Stored dataset records:
* * * * * * *

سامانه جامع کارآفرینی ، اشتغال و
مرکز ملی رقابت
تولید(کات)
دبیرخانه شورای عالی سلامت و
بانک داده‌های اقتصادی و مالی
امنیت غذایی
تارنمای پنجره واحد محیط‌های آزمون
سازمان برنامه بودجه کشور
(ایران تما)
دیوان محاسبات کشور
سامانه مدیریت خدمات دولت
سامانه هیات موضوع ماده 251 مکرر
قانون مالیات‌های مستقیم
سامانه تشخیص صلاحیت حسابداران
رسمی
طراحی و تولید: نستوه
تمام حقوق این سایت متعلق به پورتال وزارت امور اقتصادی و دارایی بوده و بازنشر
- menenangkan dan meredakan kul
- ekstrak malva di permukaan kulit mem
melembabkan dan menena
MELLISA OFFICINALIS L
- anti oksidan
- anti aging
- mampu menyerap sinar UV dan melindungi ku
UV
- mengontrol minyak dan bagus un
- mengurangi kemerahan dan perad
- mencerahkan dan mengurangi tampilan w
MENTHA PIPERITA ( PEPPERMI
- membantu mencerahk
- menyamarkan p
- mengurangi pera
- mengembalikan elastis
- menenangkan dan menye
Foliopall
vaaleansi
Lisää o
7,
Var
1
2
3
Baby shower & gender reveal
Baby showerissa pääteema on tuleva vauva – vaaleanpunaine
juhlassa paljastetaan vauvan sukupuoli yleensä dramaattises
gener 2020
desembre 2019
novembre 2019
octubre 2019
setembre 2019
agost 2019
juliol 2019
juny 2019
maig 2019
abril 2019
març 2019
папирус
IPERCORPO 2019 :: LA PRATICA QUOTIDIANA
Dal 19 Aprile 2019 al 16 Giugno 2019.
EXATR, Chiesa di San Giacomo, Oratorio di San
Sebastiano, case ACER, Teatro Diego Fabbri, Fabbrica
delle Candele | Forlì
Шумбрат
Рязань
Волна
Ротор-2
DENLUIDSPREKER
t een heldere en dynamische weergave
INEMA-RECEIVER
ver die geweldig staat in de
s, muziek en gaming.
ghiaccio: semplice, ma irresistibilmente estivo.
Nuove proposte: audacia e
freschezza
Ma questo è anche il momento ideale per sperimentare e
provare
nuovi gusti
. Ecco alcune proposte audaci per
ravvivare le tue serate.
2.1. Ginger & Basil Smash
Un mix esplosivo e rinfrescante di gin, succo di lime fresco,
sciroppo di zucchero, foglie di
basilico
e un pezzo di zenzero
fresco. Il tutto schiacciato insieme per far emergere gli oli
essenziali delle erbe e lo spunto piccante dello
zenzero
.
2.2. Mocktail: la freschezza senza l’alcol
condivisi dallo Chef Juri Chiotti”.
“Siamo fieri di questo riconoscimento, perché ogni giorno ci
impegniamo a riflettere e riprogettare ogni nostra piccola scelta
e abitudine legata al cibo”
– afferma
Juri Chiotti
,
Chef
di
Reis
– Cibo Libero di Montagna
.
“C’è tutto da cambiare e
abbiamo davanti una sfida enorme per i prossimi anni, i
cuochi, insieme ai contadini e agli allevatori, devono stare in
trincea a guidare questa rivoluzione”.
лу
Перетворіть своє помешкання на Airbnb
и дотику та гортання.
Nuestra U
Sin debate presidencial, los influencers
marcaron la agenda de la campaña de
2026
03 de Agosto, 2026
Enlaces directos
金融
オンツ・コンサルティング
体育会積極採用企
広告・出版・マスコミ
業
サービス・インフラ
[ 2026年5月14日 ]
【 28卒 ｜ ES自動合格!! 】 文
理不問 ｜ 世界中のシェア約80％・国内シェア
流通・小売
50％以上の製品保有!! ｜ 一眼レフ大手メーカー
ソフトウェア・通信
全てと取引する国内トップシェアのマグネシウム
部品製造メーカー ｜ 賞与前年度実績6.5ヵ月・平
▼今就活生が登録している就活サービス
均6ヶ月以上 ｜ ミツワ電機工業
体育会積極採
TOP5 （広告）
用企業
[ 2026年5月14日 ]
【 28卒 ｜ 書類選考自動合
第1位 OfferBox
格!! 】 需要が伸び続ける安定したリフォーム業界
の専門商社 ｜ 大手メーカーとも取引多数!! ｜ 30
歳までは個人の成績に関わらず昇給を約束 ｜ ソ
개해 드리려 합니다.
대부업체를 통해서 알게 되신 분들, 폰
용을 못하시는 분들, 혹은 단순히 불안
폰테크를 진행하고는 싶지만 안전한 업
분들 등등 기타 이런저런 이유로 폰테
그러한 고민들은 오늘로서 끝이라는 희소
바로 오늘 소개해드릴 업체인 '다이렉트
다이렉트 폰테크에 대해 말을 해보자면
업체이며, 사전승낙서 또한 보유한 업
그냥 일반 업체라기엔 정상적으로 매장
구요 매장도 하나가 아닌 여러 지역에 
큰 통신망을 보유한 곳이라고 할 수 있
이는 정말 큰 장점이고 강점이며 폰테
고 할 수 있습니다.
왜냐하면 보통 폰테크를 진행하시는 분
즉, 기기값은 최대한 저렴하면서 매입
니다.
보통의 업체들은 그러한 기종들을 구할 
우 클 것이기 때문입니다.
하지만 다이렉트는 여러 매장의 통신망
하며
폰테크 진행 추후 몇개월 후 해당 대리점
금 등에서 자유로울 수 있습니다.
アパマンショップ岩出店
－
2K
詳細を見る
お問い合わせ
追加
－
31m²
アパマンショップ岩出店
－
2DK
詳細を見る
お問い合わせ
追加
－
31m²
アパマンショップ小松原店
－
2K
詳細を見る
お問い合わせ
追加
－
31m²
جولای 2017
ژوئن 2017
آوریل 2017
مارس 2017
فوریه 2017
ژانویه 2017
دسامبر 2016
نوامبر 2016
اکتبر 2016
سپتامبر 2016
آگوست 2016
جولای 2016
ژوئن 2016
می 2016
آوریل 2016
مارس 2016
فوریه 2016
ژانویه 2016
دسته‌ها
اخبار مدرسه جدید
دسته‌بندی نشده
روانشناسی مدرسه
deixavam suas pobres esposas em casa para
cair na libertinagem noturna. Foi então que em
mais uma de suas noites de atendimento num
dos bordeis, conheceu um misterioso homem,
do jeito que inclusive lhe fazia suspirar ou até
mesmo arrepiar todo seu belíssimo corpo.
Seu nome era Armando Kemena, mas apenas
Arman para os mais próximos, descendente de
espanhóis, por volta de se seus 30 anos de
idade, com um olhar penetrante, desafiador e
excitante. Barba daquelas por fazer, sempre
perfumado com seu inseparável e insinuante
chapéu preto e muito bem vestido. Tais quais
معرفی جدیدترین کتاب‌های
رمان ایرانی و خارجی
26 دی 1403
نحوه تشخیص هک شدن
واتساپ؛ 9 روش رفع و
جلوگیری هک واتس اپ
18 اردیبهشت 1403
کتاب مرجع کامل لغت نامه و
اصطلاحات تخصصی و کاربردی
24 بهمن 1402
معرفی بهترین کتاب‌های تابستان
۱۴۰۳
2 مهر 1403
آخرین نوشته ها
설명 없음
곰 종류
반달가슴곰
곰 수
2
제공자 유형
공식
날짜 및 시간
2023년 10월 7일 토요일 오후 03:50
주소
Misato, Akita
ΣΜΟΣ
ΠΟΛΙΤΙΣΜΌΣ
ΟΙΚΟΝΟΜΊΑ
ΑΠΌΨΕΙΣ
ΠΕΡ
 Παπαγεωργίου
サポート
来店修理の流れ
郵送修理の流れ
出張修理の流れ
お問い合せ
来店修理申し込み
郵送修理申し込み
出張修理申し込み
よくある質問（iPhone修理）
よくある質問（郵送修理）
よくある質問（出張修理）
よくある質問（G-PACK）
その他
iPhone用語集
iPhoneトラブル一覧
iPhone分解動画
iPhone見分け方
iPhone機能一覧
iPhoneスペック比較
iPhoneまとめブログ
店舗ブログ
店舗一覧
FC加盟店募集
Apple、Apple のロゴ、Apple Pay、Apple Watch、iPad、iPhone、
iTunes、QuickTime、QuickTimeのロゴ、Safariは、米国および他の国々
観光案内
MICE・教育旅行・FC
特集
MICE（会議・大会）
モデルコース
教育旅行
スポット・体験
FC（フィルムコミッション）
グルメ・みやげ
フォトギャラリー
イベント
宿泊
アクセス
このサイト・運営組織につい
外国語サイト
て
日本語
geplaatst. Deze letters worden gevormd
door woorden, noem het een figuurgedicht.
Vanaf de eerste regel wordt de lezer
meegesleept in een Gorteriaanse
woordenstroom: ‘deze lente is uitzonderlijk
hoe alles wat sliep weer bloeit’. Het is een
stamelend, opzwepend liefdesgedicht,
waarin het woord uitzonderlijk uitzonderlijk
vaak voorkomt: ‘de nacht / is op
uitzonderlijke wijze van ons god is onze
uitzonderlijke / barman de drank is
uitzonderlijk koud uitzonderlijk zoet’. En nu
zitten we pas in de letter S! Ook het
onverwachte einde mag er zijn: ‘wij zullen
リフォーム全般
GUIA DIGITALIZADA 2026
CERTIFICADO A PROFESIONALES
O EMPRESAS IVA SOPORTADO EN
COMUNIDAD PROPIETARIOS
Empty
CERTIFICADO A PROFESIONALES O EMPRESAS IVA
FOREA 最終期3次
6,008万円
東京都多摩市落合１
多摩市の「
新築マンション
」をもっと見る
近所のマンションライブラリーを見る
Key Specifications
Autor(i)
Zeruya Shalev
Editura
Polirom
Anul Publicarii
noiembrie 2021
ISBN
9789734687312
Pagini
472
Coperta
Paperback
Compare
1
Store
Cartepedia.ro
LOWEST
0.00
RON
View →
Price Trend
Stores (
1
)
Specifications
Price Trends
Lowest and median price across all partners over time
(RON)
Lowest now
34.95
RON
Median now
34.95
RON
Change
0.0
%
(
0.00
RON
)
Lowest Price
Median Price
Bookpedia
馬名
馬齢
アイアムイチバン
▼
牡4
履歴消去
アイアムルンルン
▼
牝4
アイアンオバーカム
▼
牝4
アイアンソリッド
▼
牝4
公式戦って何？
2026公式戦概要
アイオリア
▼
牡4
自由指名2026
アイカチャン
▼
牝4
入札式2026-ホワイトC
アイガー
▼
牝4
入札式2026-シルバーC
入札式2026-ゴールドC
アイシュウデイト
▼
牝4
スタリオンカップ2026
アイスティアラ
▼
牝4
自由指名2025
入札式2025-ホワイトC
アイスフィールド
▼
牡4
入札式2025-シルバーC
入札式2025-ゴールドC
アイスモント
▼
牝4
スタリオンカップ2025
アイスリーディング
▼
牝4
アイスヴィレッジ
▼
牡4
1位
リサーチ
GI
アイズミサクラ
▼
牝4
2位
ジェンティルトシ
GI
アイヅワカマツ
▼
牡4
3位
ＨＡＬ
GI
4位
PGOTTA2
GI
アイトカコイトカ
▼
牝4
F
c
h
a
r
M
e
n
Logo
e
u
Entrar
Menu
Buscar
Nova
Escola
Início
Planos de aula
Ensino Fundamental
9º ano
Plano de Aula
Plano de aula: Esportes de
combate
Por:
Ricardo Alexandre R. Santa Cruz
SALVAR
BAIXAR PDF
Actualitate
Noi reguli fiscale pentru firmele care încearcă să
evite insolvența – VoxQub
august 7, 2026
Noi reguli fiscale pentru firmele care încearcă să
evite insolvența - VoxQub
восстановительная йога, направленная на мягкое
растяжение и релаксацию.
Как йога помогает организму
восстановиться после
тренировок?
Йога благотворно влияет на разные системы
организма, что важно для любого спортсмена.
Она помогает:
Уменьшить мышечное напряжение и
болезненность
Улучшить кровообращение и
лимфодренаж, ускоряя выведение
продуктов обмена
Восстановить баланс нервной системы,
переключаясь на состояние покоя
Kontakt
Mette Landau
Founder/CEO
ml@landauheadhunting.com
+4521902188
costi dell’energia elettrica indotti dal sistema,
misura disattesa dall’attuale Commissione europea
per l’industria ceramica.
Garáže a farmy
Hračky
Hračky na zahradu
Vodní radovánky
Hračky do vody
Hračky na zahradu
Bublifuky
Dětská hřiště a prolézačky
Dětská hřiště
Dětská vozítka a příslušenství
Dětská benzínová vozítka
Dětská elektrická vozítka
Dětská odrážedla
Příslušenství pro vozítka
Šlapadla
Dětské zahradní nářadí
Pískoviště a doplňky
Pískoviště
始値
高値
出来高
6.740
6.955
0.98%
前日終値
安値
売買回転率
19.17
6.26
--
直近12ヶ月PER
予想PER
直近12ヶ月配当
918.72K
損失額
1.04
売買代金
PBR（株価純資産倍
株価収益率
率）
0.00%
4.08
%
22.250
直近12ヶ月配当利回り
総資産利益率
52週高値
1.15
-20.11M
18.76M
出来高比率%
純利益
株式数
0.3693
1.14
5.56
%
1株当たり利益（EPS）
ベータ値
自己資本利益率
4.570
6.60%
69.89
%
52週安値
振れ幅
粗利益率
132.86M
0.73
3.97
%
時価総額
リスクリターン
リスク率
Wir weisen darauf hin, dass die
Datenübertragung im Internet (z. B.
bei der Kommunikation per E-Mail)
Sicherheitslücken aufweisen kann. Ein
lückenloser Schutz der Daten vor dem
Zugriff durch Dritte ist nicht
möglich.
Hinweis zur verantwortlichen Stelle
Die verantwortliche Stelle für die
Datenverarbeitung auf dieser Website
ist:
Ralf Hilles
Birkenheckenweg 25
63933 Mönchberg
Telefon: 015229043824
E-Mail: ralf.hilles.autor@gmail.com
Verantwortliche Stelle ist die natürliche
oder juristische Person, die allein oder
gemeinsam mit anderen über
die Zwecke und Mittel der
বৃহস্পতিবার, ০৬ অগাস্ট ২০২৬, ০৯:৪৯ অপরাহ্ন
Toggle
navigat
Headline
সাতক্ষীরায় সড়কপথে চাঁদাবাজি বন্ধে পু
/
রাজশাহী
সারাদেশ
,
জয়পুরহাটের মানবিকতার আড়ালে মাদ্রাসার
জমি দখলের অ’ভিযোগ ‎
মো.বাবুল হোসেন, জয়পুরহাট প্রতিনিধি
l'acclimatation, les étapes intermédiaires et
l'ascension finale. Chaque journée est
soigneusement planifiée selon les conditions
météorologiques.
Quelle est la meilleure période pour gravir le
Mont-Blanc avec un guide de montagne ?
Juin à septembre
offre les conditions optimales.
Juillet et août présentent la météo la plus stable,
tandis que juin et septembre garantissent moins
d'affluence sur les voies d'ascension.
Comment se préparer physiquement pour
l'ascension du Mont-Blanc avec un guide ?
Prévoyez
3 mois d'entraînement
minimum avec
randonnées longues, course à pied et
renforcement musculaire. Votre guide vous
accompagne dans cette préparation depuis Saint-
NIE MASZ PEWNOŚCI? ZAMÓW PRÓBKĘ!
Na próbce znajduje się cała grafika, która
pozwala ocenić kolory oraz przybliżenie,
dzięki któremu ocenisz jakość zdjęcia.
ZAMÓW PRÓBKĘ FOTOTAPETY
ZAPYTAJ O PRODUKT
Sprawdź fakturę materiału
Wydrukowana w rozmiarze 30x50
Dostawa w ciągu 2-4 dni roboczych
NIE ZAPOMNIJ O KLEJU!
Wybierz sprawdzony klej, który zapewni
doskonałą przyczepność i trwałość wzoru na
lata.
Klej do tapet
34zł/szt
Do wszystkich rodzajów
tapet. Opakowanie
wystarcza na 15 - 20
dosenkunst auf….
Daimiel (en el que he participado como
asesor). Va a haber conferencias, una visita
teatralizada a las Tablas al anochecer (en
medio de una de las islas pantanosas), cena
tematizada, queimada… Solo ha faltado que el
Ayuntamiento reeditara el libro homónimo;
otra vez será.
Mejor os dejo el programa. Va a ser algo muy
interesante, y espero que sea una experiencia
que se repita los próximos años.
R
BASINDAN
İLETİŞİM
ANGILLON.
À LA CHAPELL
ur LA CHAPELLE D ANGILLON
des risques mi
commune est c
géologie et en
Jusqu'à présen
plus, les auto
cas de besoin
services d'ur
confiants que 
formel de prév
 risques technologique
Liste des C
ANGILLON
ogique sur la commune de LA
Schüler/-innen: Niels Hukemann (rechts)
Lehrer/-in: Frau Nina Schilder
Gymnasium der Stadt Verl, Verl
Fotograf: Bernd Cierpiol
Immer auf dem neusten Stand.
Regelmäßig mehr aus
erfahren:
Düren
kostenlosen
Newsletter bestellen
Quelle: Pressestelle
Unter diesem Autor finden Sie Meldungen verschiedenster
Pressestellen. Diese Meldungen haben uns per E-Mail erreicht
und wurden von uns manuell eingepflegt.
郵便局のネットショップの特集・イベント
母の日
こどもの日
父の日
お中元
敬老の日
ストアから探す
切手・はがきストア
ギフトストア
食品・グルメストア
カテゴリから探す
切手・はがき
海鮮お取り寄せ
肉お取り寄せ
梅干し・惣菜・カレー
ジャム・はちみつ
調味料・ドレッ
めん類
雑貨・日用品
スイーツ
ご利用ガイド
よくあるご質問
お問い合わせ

* * * * * * *

** Request **
Print the records word for word, starting at the first line and ending with the line that contains "MELLISA OFFICINALIS L".

** Solution **
سامانه جامع کارآفرینی ، اشتغال و
مرکز ملی رقابت
تولید(کات)
دبیرخانه شورای عالی سلامت و
بانک داده‌های اقتصادی و مالی
امنیت غذایی
تارنمای پنجره واحد محیط‌های آزمون
سازمان برنامه بودجه کشور
(ایران تما)
دیوان محاسبات کشور
سامانه مدیریت خدمات دولت
سامانه هیات موضوع ماده 251 مکرر
قانون مالیات‌های مستقیم
سامانه تشخیص صلاحیت حسابداران
رسمی
طراحی و تولید: نستوه
تمام حقوق این سایت متعلق به پورتال وزارت امور اقتصادی و دارایی بوده و بازنشر
- menenangkan dan meredakan kul
- ekstrak malva di permukaan kulit mem
melembabkan dan menena
MELLISA OFFICINALIS L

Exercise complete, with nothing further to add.